* [Data to use]
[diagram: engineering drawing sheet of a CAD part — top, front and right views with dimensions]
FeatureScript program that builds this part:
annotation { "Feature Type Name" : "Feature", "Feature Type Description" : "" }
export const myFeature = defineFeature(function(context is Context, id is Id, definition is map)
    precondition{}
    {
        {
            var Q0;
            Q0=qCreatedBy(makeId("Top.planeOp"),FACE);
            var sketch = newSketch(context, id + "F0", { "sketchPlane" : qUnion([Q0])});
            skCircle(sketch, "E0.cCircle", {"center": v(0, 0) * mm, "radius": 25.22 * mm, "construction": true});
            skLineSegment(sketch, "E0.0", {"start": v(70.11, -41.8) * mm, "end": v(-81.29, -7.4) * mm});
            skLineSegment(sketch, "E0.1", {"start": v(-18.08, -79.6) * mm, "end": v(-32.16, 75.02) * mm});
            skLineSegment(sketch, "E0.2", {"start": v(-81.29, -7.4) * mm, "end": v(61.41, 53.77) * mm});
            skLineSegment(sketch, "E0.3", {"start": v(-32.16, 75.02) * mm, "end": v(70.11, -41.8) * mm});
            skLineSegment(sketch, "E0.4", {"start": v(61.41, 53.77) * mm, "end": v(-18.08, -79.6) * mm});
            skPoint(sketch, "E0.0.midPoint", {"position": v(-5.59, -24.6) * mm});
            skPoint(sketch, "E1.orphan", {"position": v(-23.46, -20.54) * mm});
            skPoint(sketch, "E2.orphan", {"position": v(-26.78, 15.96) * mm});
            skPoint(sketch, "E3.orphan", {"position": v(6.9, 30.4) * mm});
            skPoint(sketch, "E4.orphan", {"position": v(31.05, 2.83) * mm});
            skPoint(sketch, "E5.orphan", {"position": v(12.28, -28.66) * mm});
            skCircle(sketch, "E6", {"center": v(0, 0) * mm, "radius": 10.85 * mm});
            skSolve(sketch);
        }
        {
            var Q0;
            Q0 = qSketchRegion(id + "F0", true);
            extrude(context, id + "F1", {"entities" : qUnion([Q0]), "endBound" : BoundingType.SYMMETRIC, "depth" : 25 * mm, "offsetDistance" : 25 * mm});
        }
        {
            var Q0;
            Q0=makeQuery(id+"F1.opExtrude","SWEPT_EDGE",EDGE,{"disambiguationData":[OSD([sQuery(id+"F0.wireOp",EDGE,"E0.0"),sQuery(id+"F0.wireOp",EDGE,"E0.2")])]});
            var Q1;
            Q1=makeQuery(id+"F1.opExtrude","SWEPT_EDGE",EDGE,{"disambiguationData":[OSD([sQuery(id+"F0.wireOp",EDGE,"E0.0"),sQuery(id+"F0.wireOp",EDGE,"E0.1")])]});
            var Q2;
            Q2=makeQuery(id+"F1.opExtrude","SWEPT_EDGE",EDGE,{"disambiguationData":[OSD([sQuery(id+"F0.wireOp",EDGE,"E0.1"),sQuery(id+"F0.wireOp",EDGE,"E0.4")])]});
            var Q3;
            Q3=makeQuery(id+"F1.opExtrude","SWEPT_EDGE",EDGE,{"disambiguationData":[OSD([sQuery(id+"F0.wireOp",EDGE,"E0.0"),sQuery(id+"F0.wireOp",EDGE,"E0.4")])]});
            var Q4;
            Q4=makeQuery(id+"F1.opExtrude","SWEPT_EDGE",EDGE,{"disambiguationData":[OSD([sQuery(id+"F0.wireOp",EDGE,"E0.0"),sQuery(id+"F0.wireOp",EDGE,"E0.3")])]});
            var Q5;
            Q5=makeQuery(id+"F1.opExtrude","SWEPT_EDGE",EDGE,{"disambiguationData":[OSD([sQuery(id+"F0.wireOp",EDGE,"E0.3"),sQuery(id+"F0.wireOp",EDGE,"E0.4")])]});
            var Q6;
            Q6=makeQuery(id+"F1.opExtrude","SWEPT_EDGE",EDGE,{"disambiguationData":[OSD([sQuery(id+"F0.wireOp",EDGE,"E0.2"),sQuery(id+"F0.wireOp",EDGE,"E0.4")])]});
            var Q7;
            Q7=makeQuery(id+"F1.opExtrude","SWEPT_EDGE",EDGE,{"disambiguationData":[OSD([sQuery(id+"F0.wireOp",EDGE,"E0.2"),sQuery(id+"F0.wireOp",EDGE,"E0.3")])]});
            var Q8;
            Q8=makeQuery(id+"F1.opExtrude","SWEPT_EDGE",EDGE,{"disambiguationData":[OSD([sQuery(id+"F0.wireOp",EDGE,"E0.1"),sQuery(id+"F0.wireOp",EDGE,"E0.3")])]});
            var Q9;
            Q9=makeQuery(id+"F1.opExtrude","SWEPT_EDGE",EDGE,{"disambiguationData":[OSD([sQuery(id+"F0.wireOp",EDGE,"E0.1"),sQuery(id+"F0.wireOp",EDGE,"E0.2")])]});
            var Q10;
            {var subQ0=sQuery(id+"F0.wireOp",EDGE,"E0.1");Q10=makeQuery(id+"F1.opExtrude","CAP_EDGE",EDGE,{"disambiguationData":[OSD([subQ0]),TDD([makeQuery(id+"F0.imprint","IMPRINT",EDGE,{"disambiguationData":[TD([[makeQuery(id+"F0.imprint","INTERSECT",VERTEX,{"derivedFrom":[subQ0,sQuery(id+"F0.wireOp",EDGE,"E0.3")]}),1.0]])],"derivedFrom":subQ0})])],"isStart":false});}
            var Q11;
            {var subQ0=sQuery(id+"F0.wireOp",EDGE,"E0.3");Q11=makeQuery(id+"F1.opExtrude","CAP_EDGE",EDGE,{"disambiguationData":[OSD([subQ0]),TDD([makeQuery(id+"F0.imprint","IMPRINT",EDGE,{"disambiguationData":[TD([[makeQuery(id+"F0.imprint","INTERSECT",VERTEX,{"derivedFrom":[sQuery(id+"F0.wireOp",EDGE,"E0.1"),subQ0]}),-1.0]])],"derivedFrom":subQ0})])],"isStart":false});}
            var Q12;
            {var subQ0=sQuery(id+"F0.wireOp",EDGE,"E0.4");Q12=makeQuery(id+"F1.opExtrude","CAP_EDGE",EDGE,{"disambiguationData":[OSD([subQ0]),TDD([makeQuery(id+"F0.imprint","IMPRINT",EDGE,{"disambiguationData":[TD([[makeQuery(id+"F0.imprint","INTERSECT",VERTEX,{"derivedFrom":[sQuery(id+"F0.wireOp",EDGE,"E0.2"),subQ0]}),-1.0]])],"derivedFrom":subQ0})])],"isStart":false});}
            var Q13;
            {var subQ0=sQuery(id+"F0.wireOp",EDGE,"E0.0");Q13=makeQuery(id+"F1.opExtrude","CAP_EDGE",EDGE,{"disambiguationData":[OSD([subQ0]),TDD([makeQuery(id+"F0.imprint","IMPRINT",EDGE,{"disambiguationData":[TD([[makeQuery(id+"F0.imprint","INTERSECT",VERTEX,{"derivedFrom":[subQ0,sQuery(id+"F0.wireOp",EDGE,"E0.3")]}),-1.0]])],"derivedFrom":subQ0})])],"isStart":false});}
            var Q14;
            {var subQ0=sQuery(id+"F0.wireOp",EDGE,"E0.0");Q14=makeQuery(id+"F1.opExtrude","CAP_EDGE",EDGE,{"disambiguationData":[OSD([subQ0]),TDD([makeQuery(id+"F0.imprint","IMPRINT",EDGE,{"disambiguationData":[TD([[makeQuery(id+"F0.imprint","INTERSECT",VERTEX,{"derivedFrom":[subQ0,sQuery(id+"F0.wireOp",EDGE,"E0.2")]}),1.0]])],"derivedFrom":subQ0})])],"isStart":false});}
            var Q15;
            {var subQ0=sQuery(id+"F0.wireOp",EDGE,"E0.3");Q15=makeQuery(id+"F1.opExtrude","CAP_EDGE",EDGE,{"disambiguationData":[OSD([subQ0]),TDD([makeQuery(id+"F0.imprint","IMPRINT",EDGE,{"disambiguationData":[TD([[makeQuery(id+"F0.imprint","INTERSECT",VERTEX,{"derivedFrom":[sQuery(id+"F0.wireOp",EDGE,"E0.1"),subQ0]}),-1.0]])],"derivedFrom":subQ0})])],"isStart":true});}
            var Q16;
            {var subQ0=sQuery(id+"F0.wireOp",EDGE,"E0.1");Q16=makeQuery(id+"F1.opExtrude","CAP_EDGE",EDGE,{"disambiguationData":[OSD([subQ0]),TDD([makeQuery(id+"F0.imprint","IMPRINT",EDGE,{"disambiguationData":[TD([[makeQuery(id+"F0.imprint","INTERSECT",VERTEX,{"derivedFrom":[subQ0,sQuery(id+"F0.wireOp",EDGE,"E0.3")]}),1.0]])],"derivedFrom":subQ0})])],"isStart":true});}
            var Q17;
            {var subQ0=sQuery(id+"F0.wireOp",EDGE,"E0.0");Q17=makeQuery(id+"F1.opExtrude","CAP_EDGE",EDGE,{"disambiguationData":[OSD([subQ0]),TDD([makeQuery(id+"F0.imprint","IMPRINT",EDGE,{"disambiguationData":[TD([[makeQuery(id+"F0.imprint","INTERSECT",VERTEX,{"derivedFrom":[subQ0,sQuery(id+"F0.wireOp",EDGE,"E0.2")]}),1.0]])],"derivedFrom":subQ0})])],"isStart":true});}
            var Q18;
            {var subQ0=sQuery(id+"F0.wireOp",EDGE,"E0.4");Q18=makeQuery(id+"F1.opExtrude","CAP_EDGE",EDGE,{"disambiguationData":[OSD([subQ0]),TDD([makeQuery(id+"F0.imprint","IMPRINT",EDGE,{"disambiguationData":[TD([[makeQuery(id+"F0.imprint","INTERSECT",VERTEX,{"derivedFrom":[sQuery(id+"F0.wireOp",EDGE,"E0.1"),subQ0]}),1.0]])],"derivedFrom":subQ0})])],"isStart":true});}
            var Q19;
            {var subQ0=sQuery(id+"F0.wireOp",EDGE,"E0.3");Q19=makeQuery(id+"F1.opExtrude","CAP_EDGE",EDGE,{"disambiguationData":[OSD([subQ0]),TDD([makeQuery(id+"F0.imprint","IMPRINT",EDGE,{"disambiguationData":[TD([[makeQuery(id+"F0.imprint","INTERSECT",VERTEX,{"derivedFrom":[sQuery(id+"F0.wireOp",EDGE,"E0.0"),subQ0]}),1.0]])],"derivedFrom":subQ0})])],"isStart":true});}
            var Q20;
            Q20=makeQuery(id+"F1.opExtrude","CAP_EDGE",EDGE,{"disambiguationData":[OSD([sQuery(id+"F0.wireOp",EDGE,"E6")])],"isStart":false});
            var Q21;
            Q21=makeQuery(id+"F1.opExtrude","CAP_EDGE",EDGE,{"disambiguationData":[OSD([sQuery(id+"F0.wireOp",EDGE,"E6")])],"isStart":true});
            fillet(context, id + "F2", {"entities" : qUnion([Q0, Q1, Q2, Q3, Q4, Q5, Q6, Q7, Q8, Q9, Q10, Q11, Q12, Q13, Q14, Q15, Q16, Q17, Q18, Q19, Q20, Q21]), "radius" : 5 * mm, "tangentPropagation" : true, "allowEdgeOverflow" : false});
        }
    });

* [Exercise directions]
Could you write out the items from their very beginning through the line containing "Q0 = qSketchRegion(id", substituting "buildPart" for "myFeature" and leaving everything else untouched?

* [Result below]
[diagram: engineering drawing sheet of a CAD part — top, front and right views with dimensions]
FeatureScript program that builds this part:
annotation { "Feature Type Name" : "Feature", "Feature Type Description" : "" }
export const buildPart = defineFeature(function(context is Context, id is Id, definition is map)
    precondition{}
    {
        {
            var Q0;
            Q0=qCreatedBy(makeId("Top.planeOp"),FACE);
            var sketch = newSketch(context, id + "F0", { "sketchPlane" : qUnion([Q0])});
            skCircle(sketch, "E0.cCircle", {"center": v(0, 0) * mm, "radius": 25.22 * mm, "construction": true});
            skLineSegment(sketch, "E0.0", {"start": v(70.11, -41.8) * mm, "end": v(-81.29, -7.4) * mm});
            skLineSegment(sketch, "E0.1", {"start": v(-18.08, -79.6) * mm, "end": v(-32.16, 75.02) * mm});
            skLineSegment(sketch, "E0.2", {"start": v(-81.29, -7.4) * mm, "end": v(61.41, 53.77) * mm});
            skLineSegment(sketch, "E0.3", {"start": v(-32.16, 75.02) * mm, "end": v(70.11, -41.8) * mm});
            skLineSegment(sketch, "E0.4", {"start": v(61.41, 53.77) * mm, "end": v(-18.08, -79.6) * mm});
            skPoint(sketch, "E0.0.midPoint", {"position": v(-5.59, -24.6) * mm});
            skPoint(sketch, "E1.orphan", {"position": v(-23.46, -20.54) * mm});
            skPoint(sketch, "E2.orphan", {"position": v(-26.78, 15.96) * mm});
            skPoint(sketch, "E3.orphan", {"position": v(6.9, 30.4) * mm});
            skPoint(sketch, "E4.orphan", {"position": v(31.05, 2.83) * mm});
            skPoint(sketch, "E5.orphan", {"position": v(12.28, -28.66) * mm});
            skCircle(sketch, "E6", {"center": v(0, 0) * mm, "radius": 10.85 * mm});
            skSolve(sketch);
        }
        {
            var Q0;
            Q0 = qSketchRegion(id + "F0", true);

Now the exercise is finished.